What Really Happened in the US Government Bond Market on the Morning of October 15th?

 

What happened in the US government bond market on the morning of October 15th?  We have been hearing veteran bond traders say that they had never seen anything like it and that the bond market doesn’t work that way.  Did the US Treasury market, arguably the most liquid market in the world, experience a Flash Crash (or actually a Flash Dash since prices rose and yields fell)?

The NY Times wrote an excellent article yesterday chronicling the events of last Wednesday:

After the Treasury market opened, the yield on the 10-year Treasury, which moves in the opposite direction of its price, plunged far below the 2.2 percent that it had closed at the day before. By 9:36 a.m. on Wednesday, it hit 1.9 percent. Then it snapped right back, and within 15 minutes, was again trading above 2 percent.

“Most analysts agree that there was not enough bad news on Wednesday to explain the trading in the 10-year Treasury. “It was definitely not all fundamentals,” Shyam S. Rajan, a rates strategist at Banc of America Merrill Lynch, said.”

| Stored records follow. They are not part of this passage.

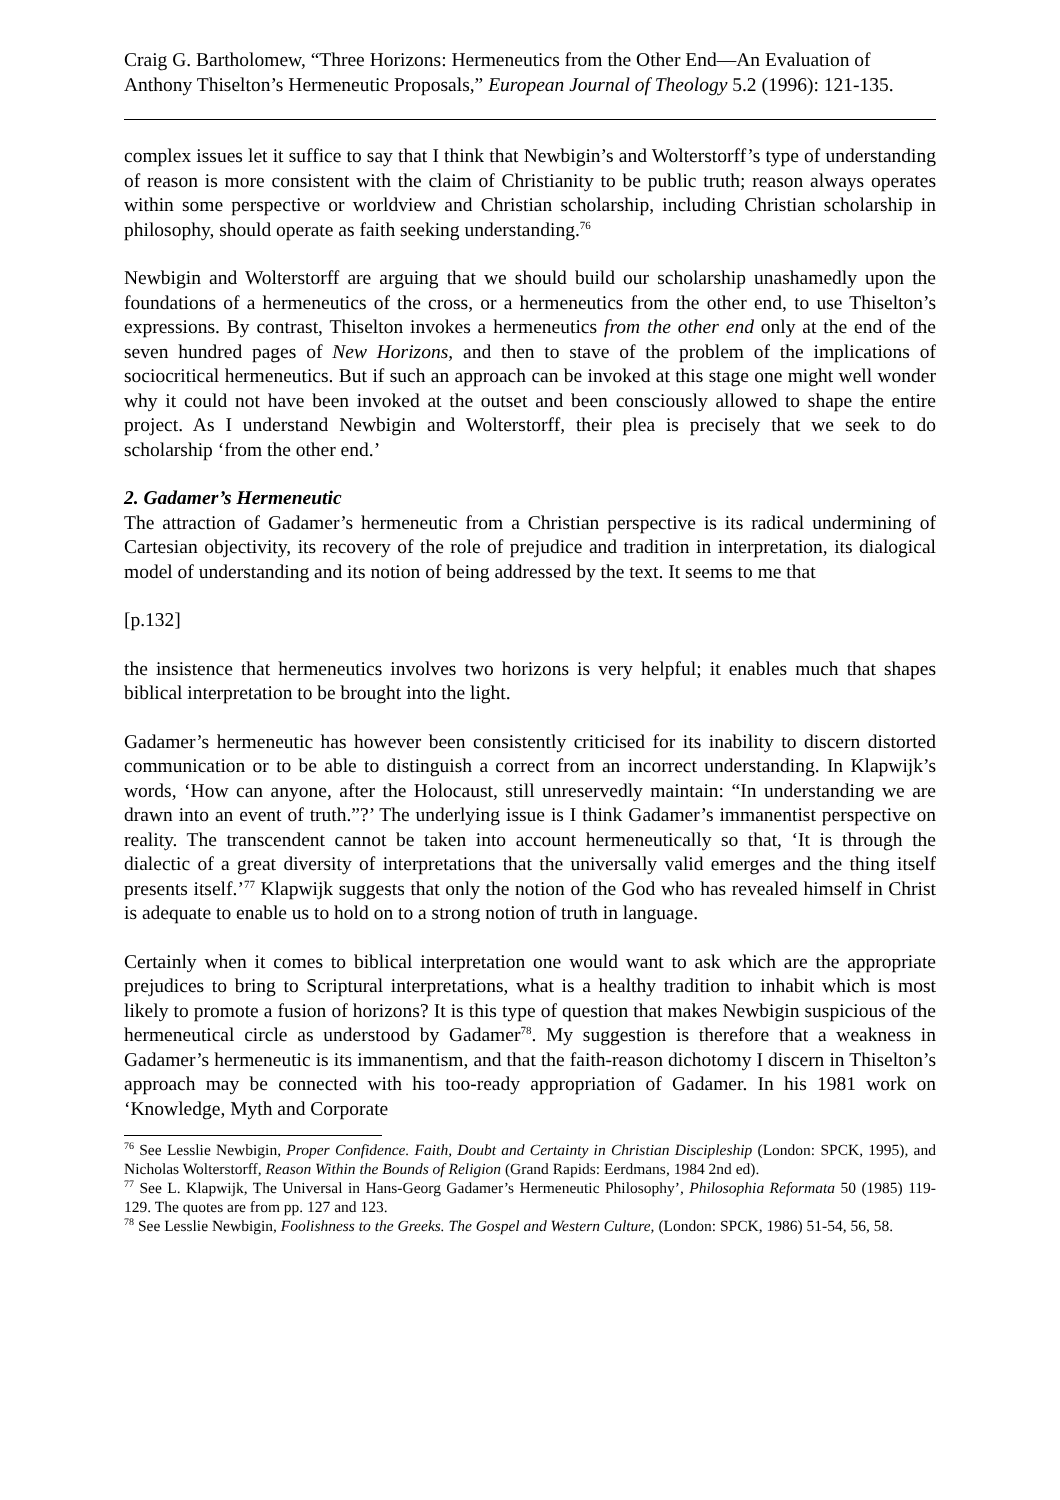Craig G. Bartholomew, “Three Horizons: Hermeneutics from the Other End―An Evaluation of Anthony Thiselton’s Hermeneutic Proposals,” European Journal of Theology 5.2 (1996): 121-135.
complex issues let it suffice to say that I think that Newbigin’s and Wolterstorff’s type of understanding of reason is more consistent with the claim of Christianity to be public truth; reason always operates within some perspective or worldview and Christian scholarship, including Christian scholarship in philosophy, should operate as faith seeking understanding.<sup>76</sup>
Newbigin and Wolterstorff are arguing that we should build our scholarship unashamedly upon the foundations of a hermeneutics of the cross, or a hermeneutics from the other end, to use Thiselton’s expressions. By contrast, Thiselton invokes a hermeneutics from the other end only at the end of the seven hundred pages of New Horizons, and then to stave of the problem of the implications of sociocritical hermeneutics. But if such an approach can be invoked at this stage one might well wonder why it could not have been invoked at the outset and been consciously allowed to shape the entire project. As I understand Newbigin and Wolterstorff, their plea is precisely that we seek to do scholarship ‘from the other end.’
2. Gadamer’s Hermeneutic
The attraction of Gadamer’s hermeneutic from a Christian perspective is its radical undermining of Cartesian objectivity, its recovery of the role of prejudice and tradition in interpretation, its dialogical model of understanding and its notion of being addressed by the text. It seems to me that
[p.132]
the insistence that hermeneutics involves two horizons is very helpful; it enables much that shapes biblical interpretation to be brought into the light.
Gadamer’s hermeneutic has however been consistently criticised for its inability to discern distorted communication or to be able to distinguish a correct from an incorrect understanding. In Klapwijk’s words, ‘How can anyone, after the Holocaust, still unreservedly maintain: “In understanding we are drawn into an event of truth.”?’ The underlying issue is I think Gadamer’s immanentist perspective on reality. The transcendent cannot be taken into account hermeneutically so that, ‘It is through the dialectic of a great diversity of interpretations that the universally valid emerges and the thing itself presents itself.’<sup>77</sup> Klapwijk suggests that only the notion of the God who has revealed himself in Christ is adequate to enable us to hold on to a strong notion of truth in language.
Certainly when it comes to biblical interpretation one would want to ask which are the appropriate prejudices to bring to Scriptural interpretations, what is a healthy tradition to inhabit which is most likely to promote a fusion of horizons? It is this type of question that makes Newbigin suspicious of the hermeneutical circle as understood by Gadamer<sup>78</sup>. My suggestion is therefore that a weakness in Gadamer’s hermeneutic is its immanentism, and that the faith-reason dichotomy I discern in Thiselton’s approach may be connected with his too-ready appropriation of Gadamer. In his 1981 work on ‘Knowledge, Myth and Corporate
<sup>76</sup> See Lesslie Newbigin, Proper Confidence. Faith, Doubt and Certainty in Christian Discipleship (London: SPCK, 1995), and Nicholas Wolterstorff, Reason Within the Bounds of Religion (Grand Rapids: Eerdmans, 1984 2nd ed).
<sup>77</sup> See L. Klapwijk, The Universal in Hans-Georg Gadamer’s Hermeneutic Philosophy’, Philosophia Reformata 50 (1985) 119-129. The quotes are from pp. 127 and 123.
<sup>78</sup> See Lesslie Newbigin, Foolishness to the Greeks. The Gospel and Western Culture, (London: SPCK, 1986) 51-54, 56, 58.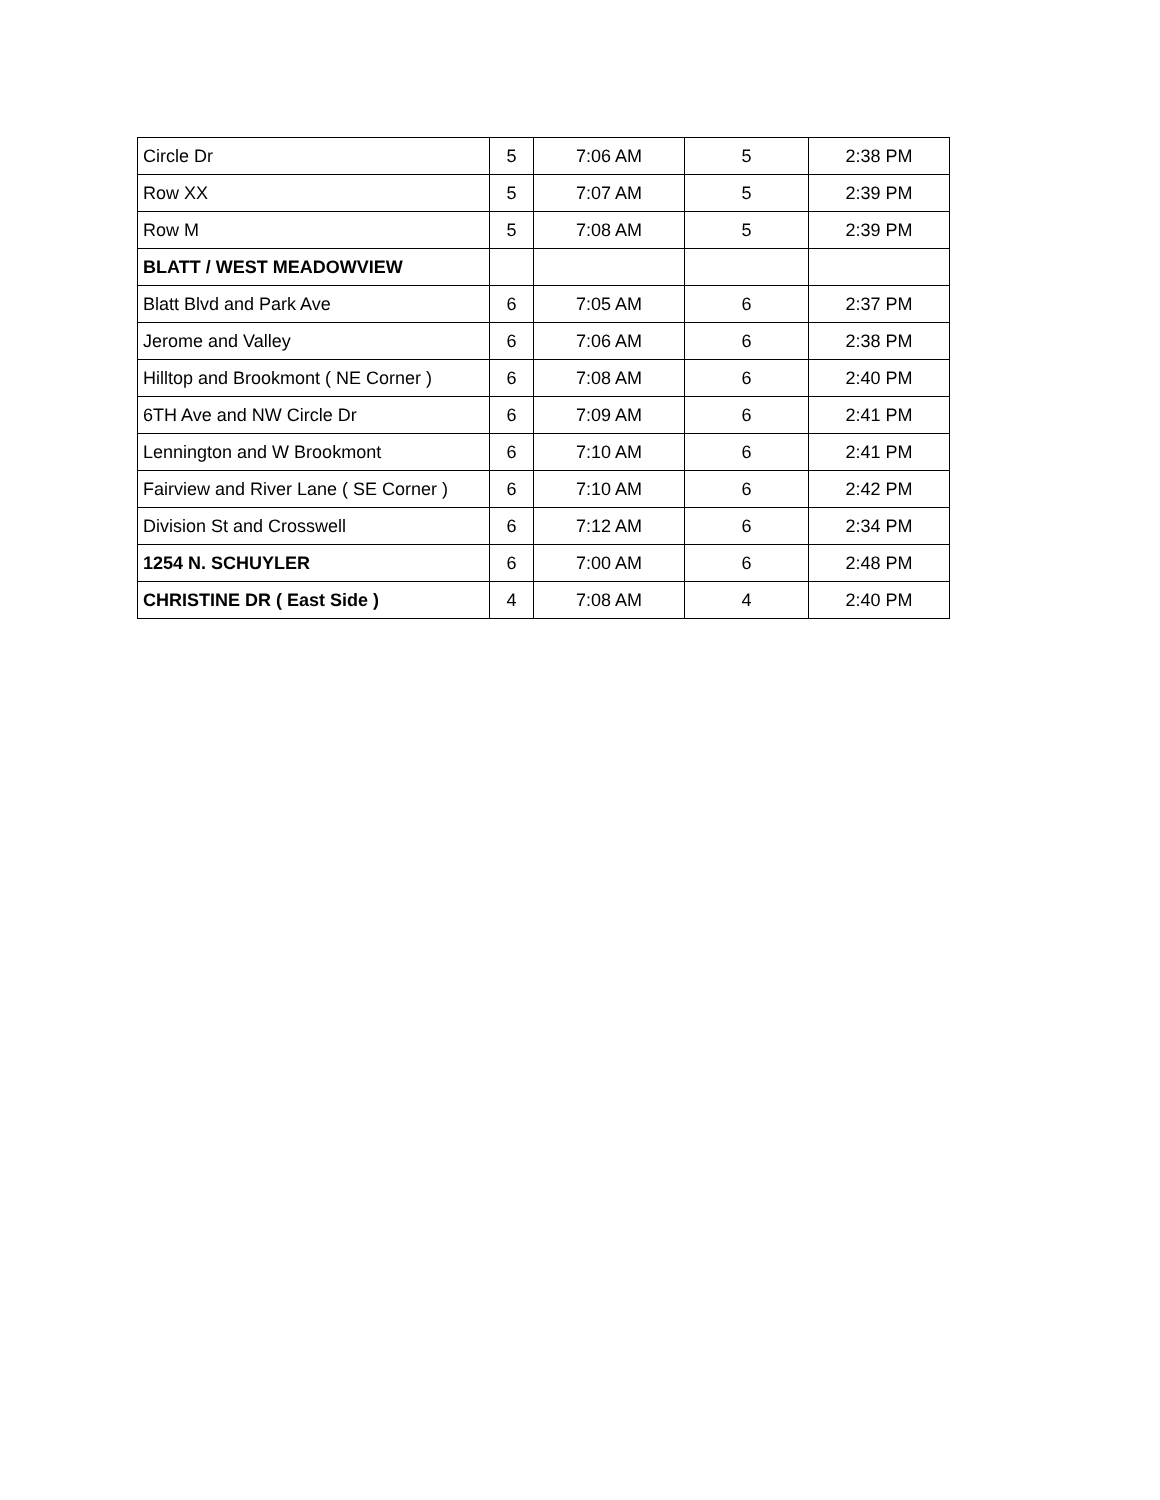| Circle Dr | 5 | 7:06 AM | 5 | 2:38 PM |
| Row XX | 5 | 7:07 AM | 5 | 2:39 PM |
| Row M | 5 | 7:08 AM | 5 | 2:39 PM |
| BLATT / WEST MEADOWVIEW | | | | |
| Blatt Blvd and Park Ave | 6 | 7:05 AM | 6 | 2:37 PM |
| Jerome and Valley | 6 | 7:06 AM | 6 | 2:38 PM |
| Hilltop and Brookmont ( NE Corner ) | 6 | 7:08 AM | 6 | 2:40 PM |
| 6TH Ave and NW Circle Dr | 6 | 7:09 AM | 6 | 2:41 PM |
| Lennington and W Brookmont | 6 | 7:10 AM | 6 | 2:41 PM |
| Fairview and River Lane ( SE Corner ) | 6 | 7:10 AM | 6 | 2:42 PM |
| Division St and Crosswell | 6 | 7:12 AM | 6 | 2:34 PM |
| 1254 N. SCHUYLER | 6 | 7:00 AM | 6 | 2:48 PM |
| CHRISTINE DR ( East Side ) | 4 | 7:08 AM | 4 | 2:40 PM |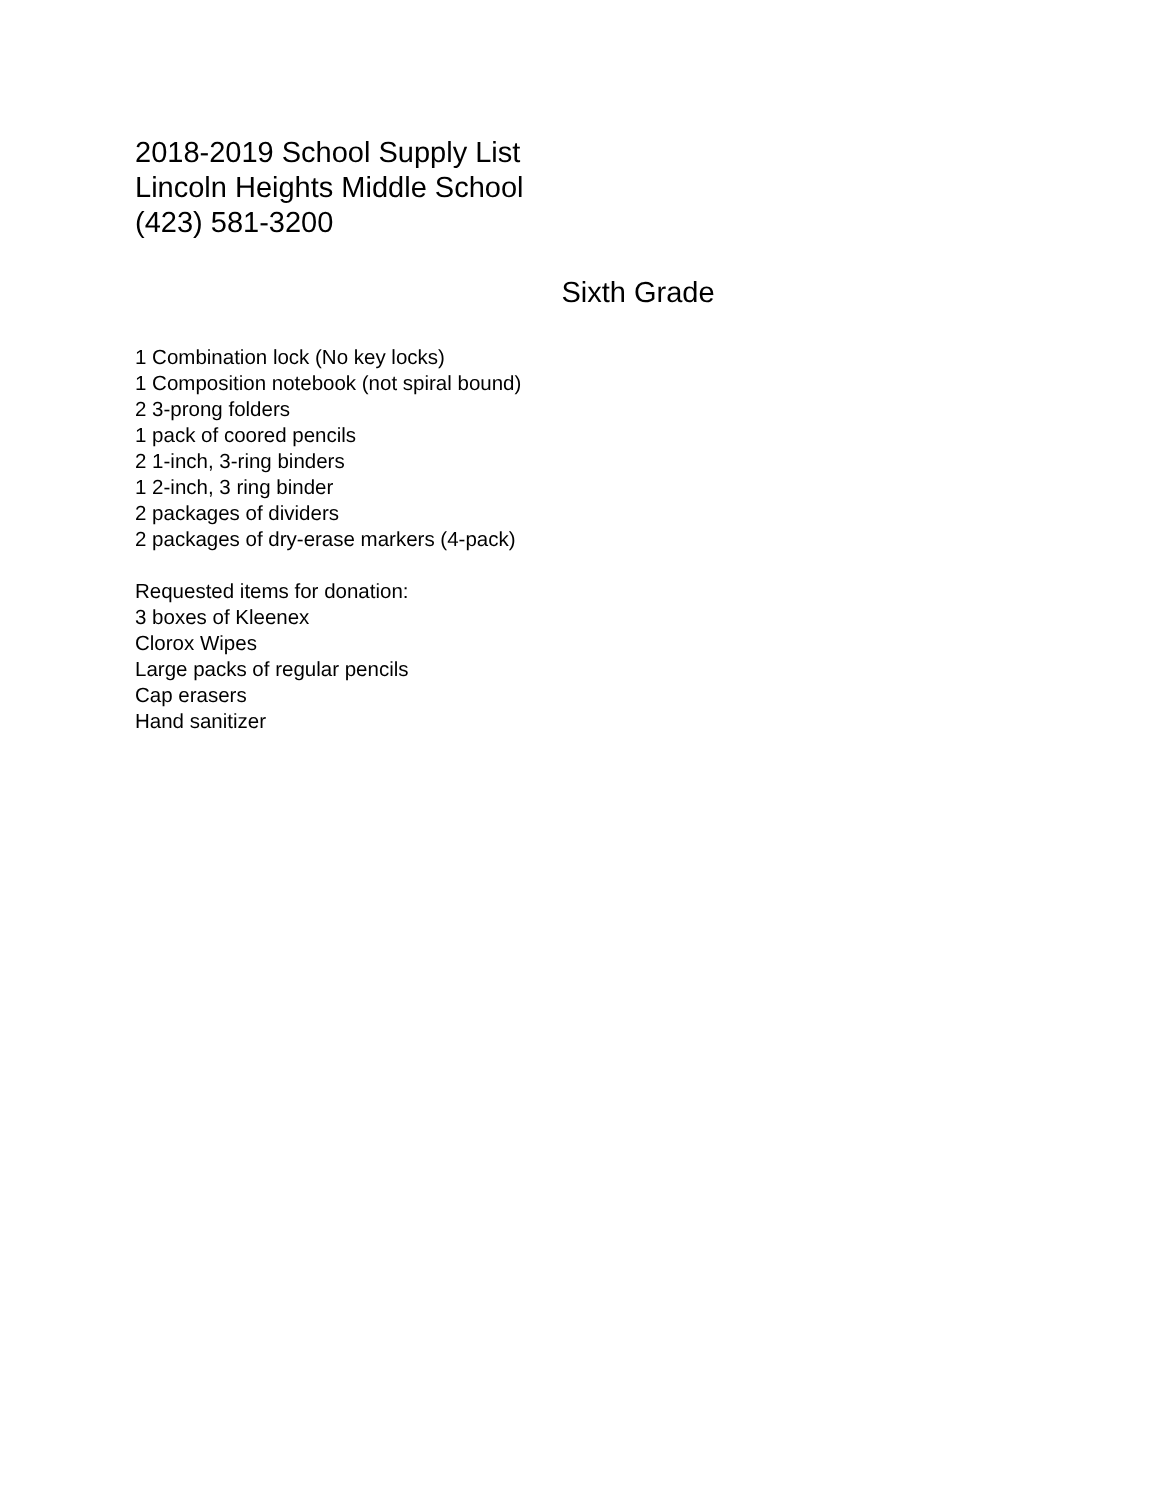2018-2019 School Supply List
Lincoln Heights Middle School
(423) 581-3200
Sixth Grade
1 Combination lock (No key locks)
1 Composition notebook (not spiral bound)
2 3-prong folders
1 pack of coored pencils
2 1-inch, 3-ring binders
1 2-inch, 3 ring binder
2 packages of dividers
2 packages of dry-erase markers (4-pack)
Requested items for donation:
3 boxes of Kleenex
Clorox Wipes
Large packs of regular pencils
Cap erasers
Hand sanitizer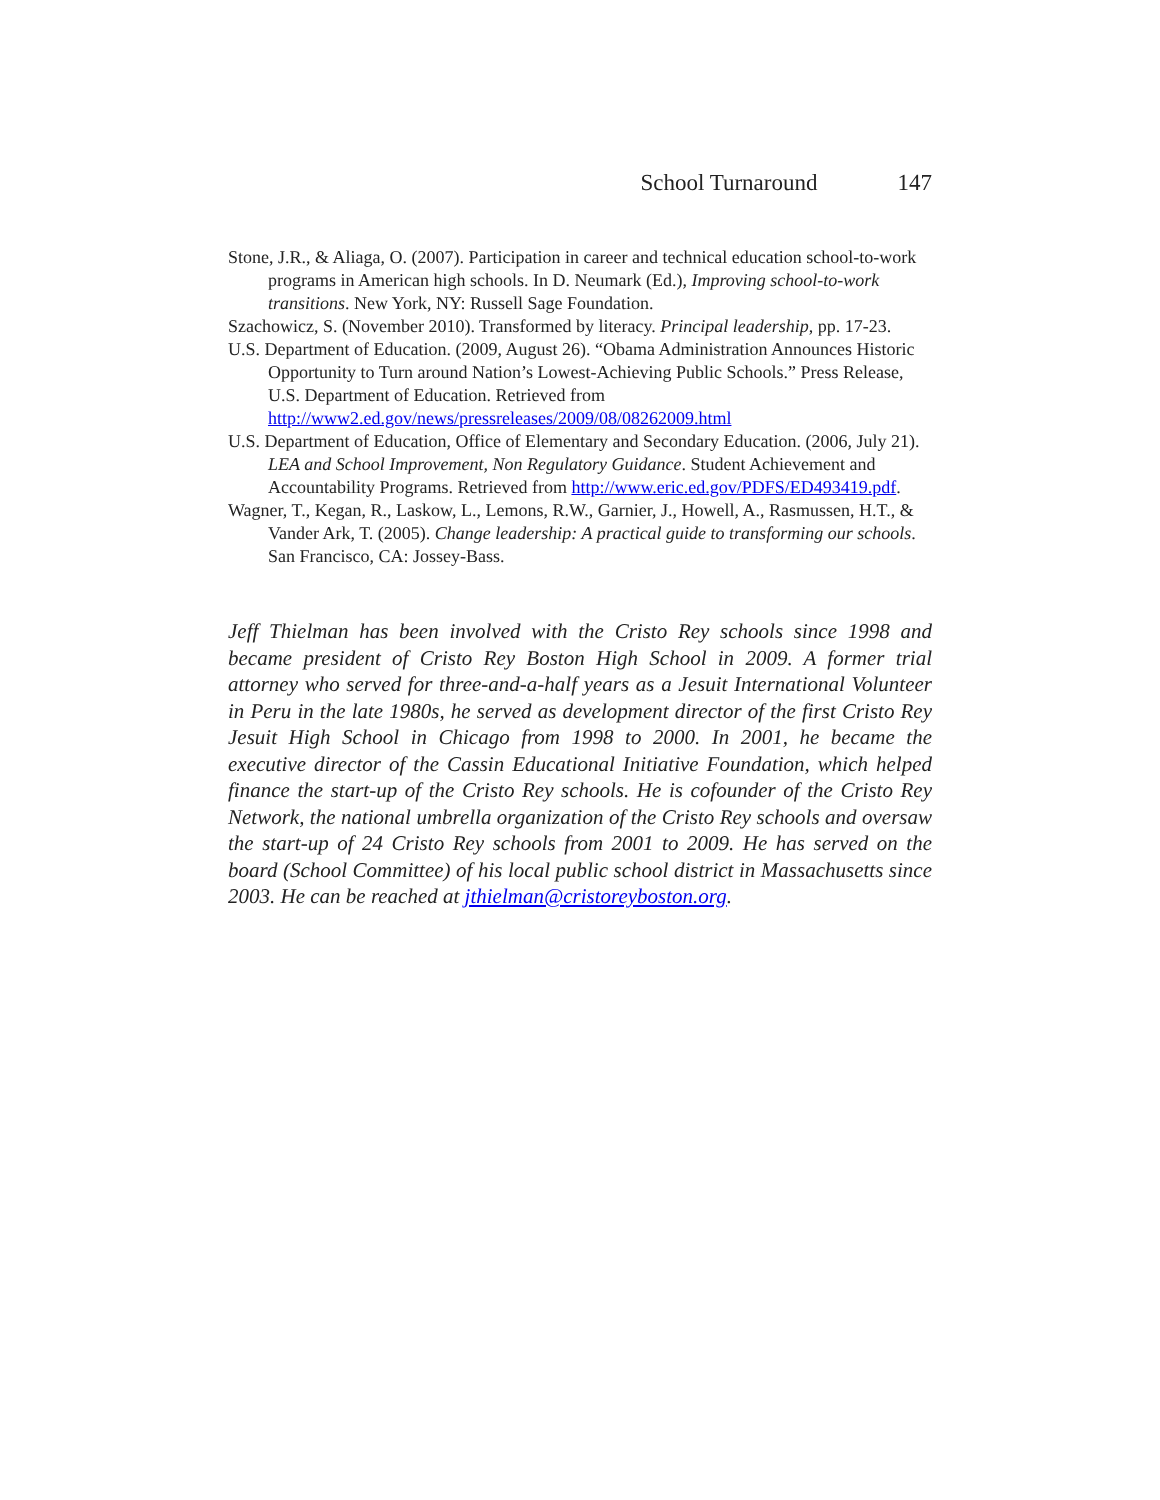School Turnaround 147
Stone, J.R., & Aliaga, O. (2007). Participation in career and technical education school-to-work programs in American high schools. In D. Neumark (Ed.), Improving school-to-work transitions. New York, NY: Russell Sage Foundation.
Szachowicz, S. (November 2010). Transformed by literacy. Principal leadership, pp. 17-23.
U.S. Department of Education. (2009, August 26). “Obama Administration Announces Historic Opportunity to Turn around Nation’s Lowest-Achieving Public Schools.” Press Release, U.S. Department of Education. Retrieved from http://www2.ed.gov/news/pressreleases/2009/08/08262009.html
U.S. Department of Education, Office of Elementary and Secondary Education. (2006, July 21). LEA and School Improvement, Non Regulatory Guidance. Student Achievement and Accountability Programs. Retrieved from http://www.eric.ed.gov/PDFS/ED493419.pdf.
Wagner, T., Kegan, R., Laskow, L., Lemons, R.W., Garnier, J., Howell, A., Rasmussen, H.T., & Vander Ark, T. (2005). Change leadership: A practical guide to transforming our schools. San Francisco, CA: Jossey-Bass.
Jeff Thielman has been involved with the Cristo Rey schools since 1998 and became president of Cristo Rey Boston High School in 2009. A former trial attorney who served for three-and-a-half years as a Jesuit International Volunteer in Peru in the late 1980s, he served as development director of the first Cristo Rey Jesuit High School in Chicago from 1998 to 2000. In 2001, he became the executive director of the Cassin Educational Initiative Foundation, which helped finance the start-up of the Cristo Rey schools. He is cofounder of the Cristo Rey Network, the national umbrella organization of the Cristo Rey schools and oversaw the start-up of 24 Cristo Rey schools from 2001 to 2009. He has served on the board (School Committee) of his local public school district in Massachusetts since 2003. He can be reached at jthielman@cristoreyboston.org.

Take a look at this chart from Nanex which shows the evaporation of liquidity on the 10 year note.  The top half of the chart is the price of the 10 year bond and the bottom half of the chart is the depth of orders.  Look at liquidity start to disappear at 9:33am and then almost completely disappear around 9:40am.  This is not a small cap stock, it is the US Treasury 10 year note!!

10yr

So what happened?

Apparently, there was a rumor in the market that a hedge fund with a very large short bond position was covering.  But in a dealer driven market, in the most liquid instrument in the world, this event should not have caused the spike that occurred.  We can’t help but see the striking similarities between the bond market flash dash and the US stock market flash crash from May 6, 2010.

Initially, the stock market flash crash was blamed on a large order in the e-Mini futures contract placed by a mutual fund.  But after careful analysis by the Joint SEC-CFTC Advisory Committee , the flash crash was proven to be caused by the “hot potato” trading between HFT firms and the eventual exiting of their “normal” liquidity.  Market orders that normally were intercepted by internalizing brokers got shipped out to exchanges and searched for bids that were quickly dropping.  In their recommendations, the Joint SEC-CFTC Advisory Committee wrote these words:

“Indeed, even in the absence of extraordinary market events, limit order books can quickly empty and prices can crash simply due to the speed and numbers of orders flowing into the market and due to the ability to instantly cancel orders.” 

Sure seems like this is what happened in the bond market on October 15th.  But doesn’t the bond market have dealers that commit capital to absorb liquidity shocks?

While we are not bond market experts, we have been keeping tabs on them and it is readily apparent that traditional dealers have been exiting the business, particularly in the corporate bond market. Firms like Blackrock have noticed this and have been warning that the corporate bond market structure is “broken” and a liquidity event can occur at any moment.  Just yesterday, Nathaniel Popper of the NY Times wrote an article about how JP Morgan has embraced the automated market maker model in fixed income department:

“The face of automation on Wall Street is a computer hooked up to nine blinking screens that goes by the name Quantitative Market Maker, or Q.M.M.  Now, Q.M.M., which sits on the same floor as those traders in a Midtown Manhattan skyscraper, can come up with the same prices in a fraction of a second. When it completes a trade, it emits a jingling cash register sound, making the trading floor sound like an arcade.​”

The bond market appears to have fundamentally changed and no longer seems to have the built-in liquidity shock absorbers provided by traditional dealers.  Some will say that Dodd-Frank caused this since dealers can no longer hold as much inventory.  Some will say that this is just the natural evolution of electronic trading.  But something is wrong when the safest bonds in the world experience such a rapid price move in such a short time period.   Unfortunately, we say to our bond market friends, welcome to our world!